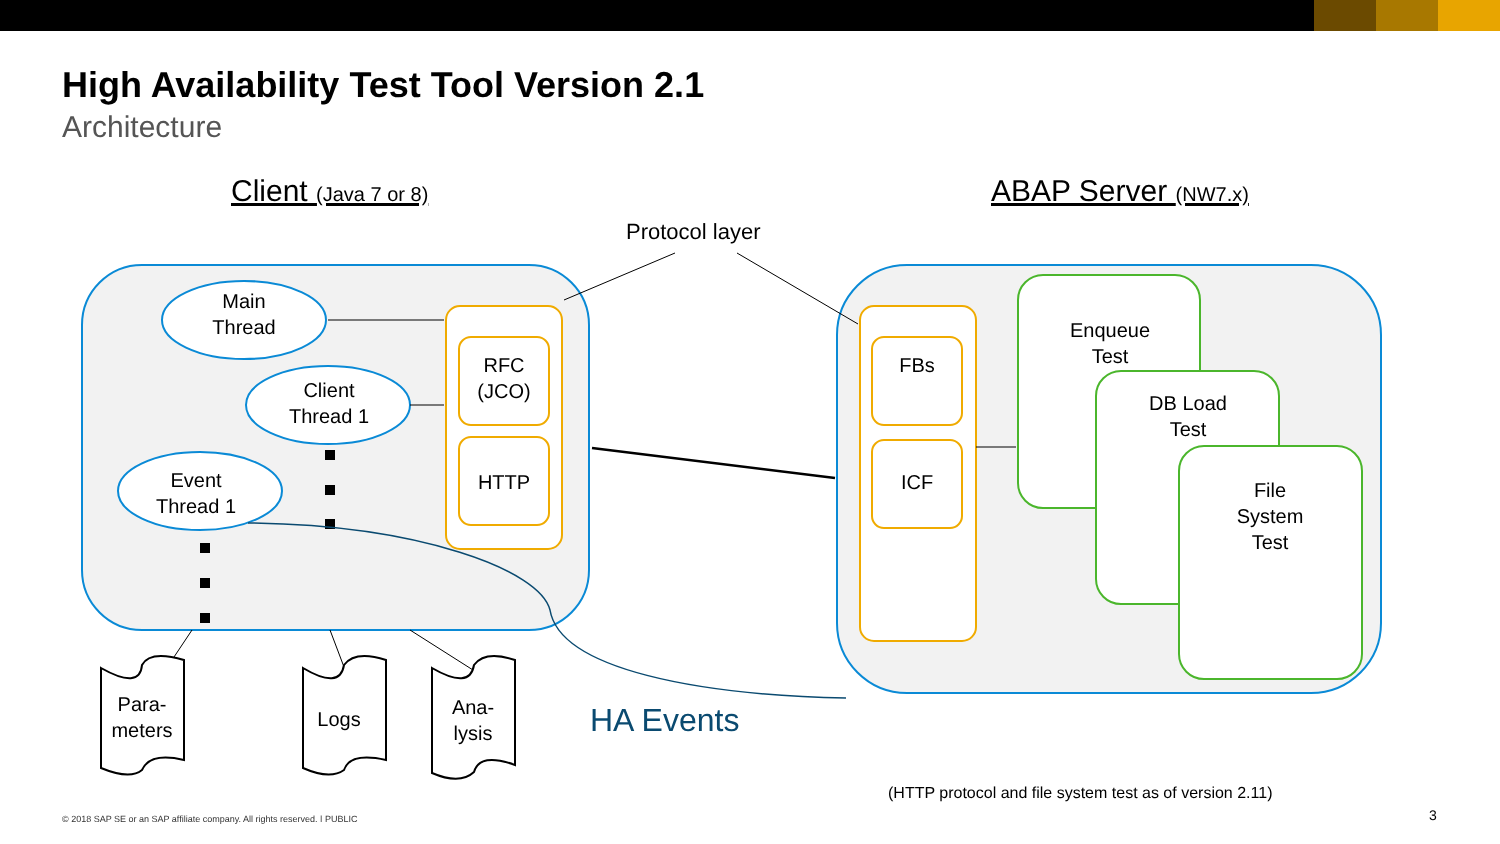High Availability Test Tool Version 2.1
Architecture
Client (Java 7 or 8) ABAP Server (NW7.x)
Protocol layer
Main
Thread
Client
Thread 1
Event
Thread 1
RFC
(JCO)
HTTP
FBs
ICF
Enqueue
Test
DB Load
Test
File
System
Test
Para-
meters
Logs
Ana-
lysis
HA Events
(HTTP protocol and file system test as of version 2.11)
© 2018 SAP SE or an SAP affiliate company. All rights reserved. ǀ PUBLIC 3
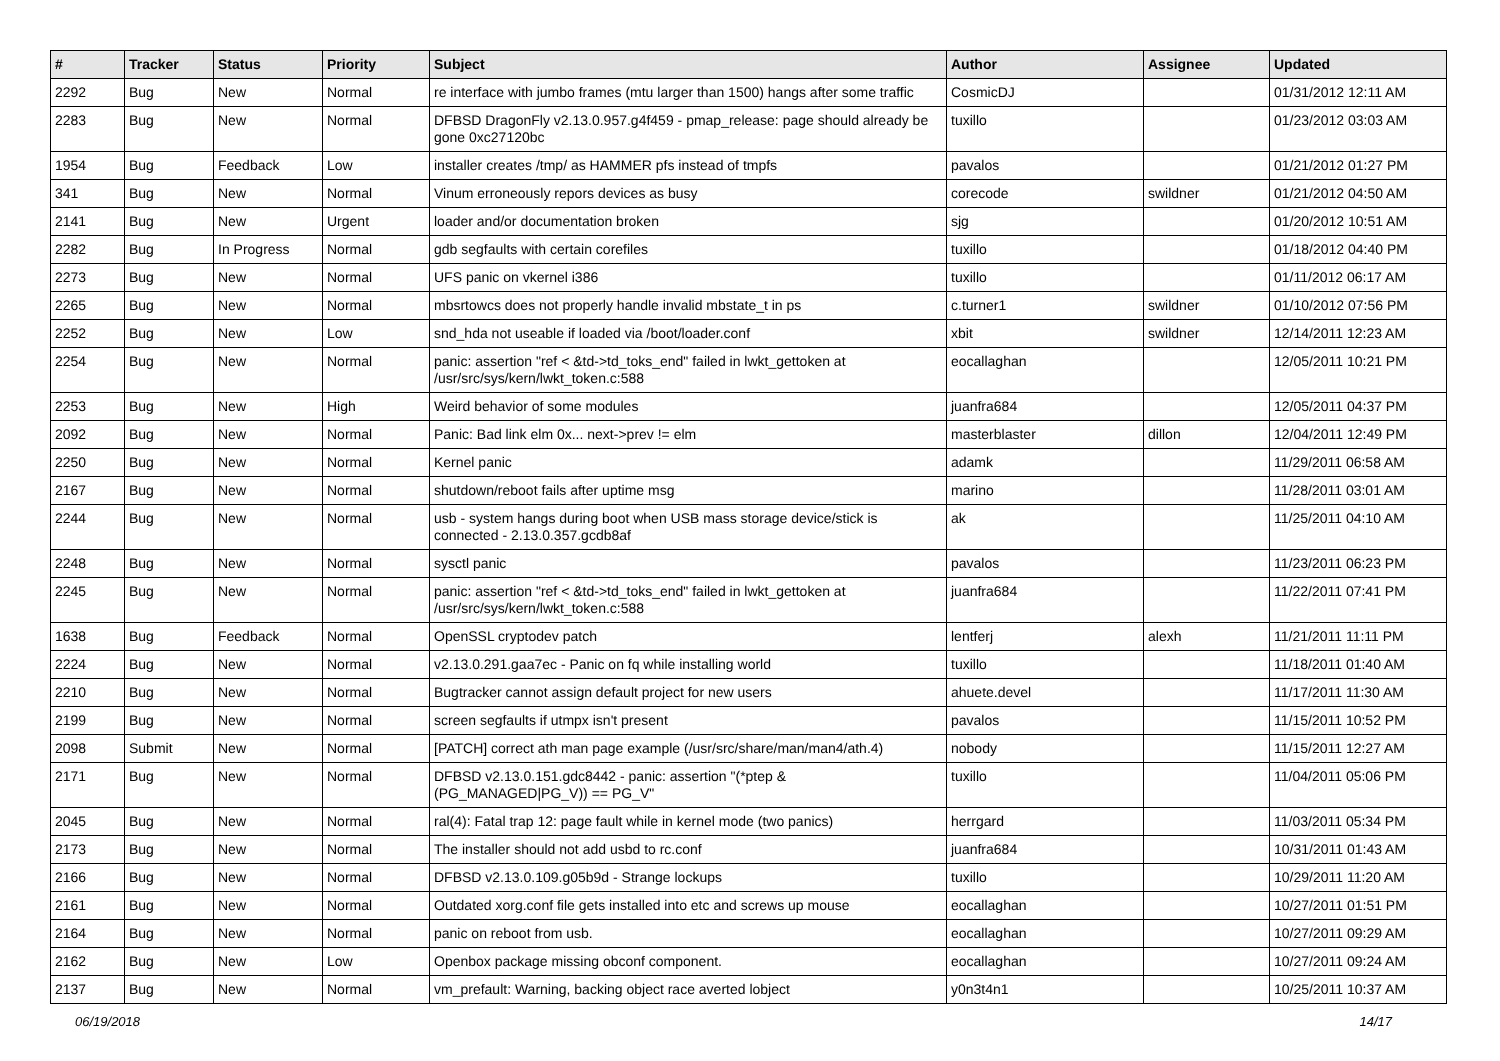| # | Tracker | Status | Priority | Subject | Author | Assignee | Updated |
| --- | --- | --- | --- | --- | --- | --- | --- |
| 2292 | Bug | New | Normal | re interface with jumbo frames (mtu larger than 1500) hangs after some traffic | CosmicDJ | | 01/31/2012 12:11 AM |
| 2283 | Bug | New | Normal | DFBSD DragonFly v2.13.0.957.g4f459 - pmap_release: page should already be gone 0xc27120bc | tuxillo | | 01/23/2012 03:03 AM |
| 1954 | Bug | Feedback | Low | installer creates /tmp/ as HAMMER pfs instead of tmpfs | pavalos | | 01/21/2012 01:27 PM |
| 341 | Bug | New | Normal | Vinum erroneously repors devices as busy | corecode | swildner | 01/21/2012 04:50 AM |
| 2141 | Bug | New | Urgent | loader and/or documentation broken | sjg | | 01/20/2012 10:51 AM |
| 2282 | Bug | In Progress | Normal | gdb segfaults with certain corefiles | tuxillo | | 01/18/2012 04:40 PM |
| 2273 | Bug | New | Normal | UFS panic on vkernel i386 | tuxillo | | 01/11/2012 06:17 AM |
| 2265 | Bug | New | Normal | mbsrtowcs does not properly handle invalid mbstate_t in ps | c.turner1 | swildner | 01/10/2012 07:56 PM |
| 2252 | Bug | New | Low | snd_hda not useable if loaded via /boot/loader.conf | xbit | swildner | 12/14/2011 12:23 AM |
| 2254 | Bug | New | Normal | panic: assertion "ref < &td->td_toks_end" failed in lwkt_gettoken at /usr/src/sys/kern/lwkt_token.c:588 | eocallaghan | | 12/05/2011 10:21 PM |
| 2253 | Bug | New | High | Weird behavior of some modules | juanfra684 | | 12/05/2011 04:37 PM |
| 2092 | Bug | New | Normal | Panic: Bad link elm 0x... next->prev != elm | masterblaster | dillon | 12/04/2011 12:49 PM |
| 2250 | Bug | New | Normal | Kernel panic | adamk | | 11/29/2011 06:58 AM |
| 2167 | Bug | New | Normal | shutdown/reboot fails after uptime msg | marino | | 11/28/2011 03:01 AM |
| 2244 | Bug | New | Normal | usb - system hangs during boot when USB mass storage device/stick is connected - 2.13.0.357.gcdb8af | ak | | 11/25/2011 04:10 AM |
| 2248 | Bug | New | Normal | sysctl panic | pavalos | | 11/23/2011 06:23 PM |
| 2245 | Bug | New | Normal | panic: assertion "ref < &td->td_toks_end" failed in lwkt_gettoken at /usr/src/sys/kern/lwkt_token.c:588 | juanfra684 | | 11/22/2011 07:41 PM |
| 1638 | Bug | Feedback | Normal | OpenSSL cryptodev patch | lentferj | alexh | 11/21/2011 11:11 PM |
| 2224 | Bug | New | Normal | v2.13.0.291.gaa7ec - Panic on fq while installing world | tuxillo | | 11/18/2011 01:40 AM |
| 2210 | Bug | New | Normal | Bugtracker cannot assign default project for new users | ahuete.devel | | 11/17/2011 11:30 AM |
| 2199 | Bug | New | Normal | screen segfaults if utmpx isn't present | pavalos | | 11/15/2011 10:52 PM |
| 2098 | Submit | New | Normal | [PATCH] correct ath man page example (/usr/src/share/man/man4/ath.4) | nobody | | 11/15/2011 12:27 AM |
| 2171 | Bug | New | Normal | DFBSD v2.13.0.151.gdc8442 - panic: assertion "(*ptep & (PG_MANAGED/PG_V)) == PG_V" | tuxillo | | 11/04/2011 05:06 PM |
| 2045 | Bug | New | Normal | ral(4): Fatal trap 12: page fault while in kernel mode (two panics) | herrgard | | 11/03/2011 05:34 PM |
| 2173 | Bug | New | Normal | The installer should not add usbd to rc.conf | juanfra684 | | 10/31/2011 01:43 AM |
| 2166 | Bug | New | Normal | DFBSD v2.13.0.109.g05b9d - Strange lockups | tuxillo | | 10/29/2011 11:20 AM |
| 2161 | Bug | New | Normal | Outdated xorg.conf file gets installed into etc and screws up mouse | eocallaghan | | 10/27/2011 01:51 PM |
| 2164 | Bug | New | Normal | panic on reboot from usb. | eocallaghan | | 10/27/2011 09:29 AM |
| 2162 | Bug | New | Low | Openbox package missing obconf component. | eocallaghan | | 10/27/2011 09:24 AM |
| 2137 | Bug | New | Normal | vm_prefault: Warning, backing object race averted lobject | y0n3t4n1 | | 10/25/2011 10:37 AM |
06/19/2018 14/17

Work task:
Your task is to reproduce the entries above word for word, from the first line through the line with "Assignee | Updated |", and please leave out any pictures.

Problem solution:
High Availability Test Tool Version 2.1
Architecture
Client (Java 7 or 8) ABAP Server (NW7.x)
Protocol layer
Main
Thread
Client
Thread 1
Event
Thread 1
RFC
(JCO)
HTTP
FBs
ICF
Enqueue
Test
DB Load
Test
File
System
Test
Para-
meters
Logs
Ana-
lysis
HA Events
(HTTP protocol and file system test as of version 2.11)
© 2018 SAP SE or an SAP affiliate company. All rights reserved. ǀ PUBLIC 3
| # | Tracker | Status | Priority | Subject | Author | Assignee | Updated |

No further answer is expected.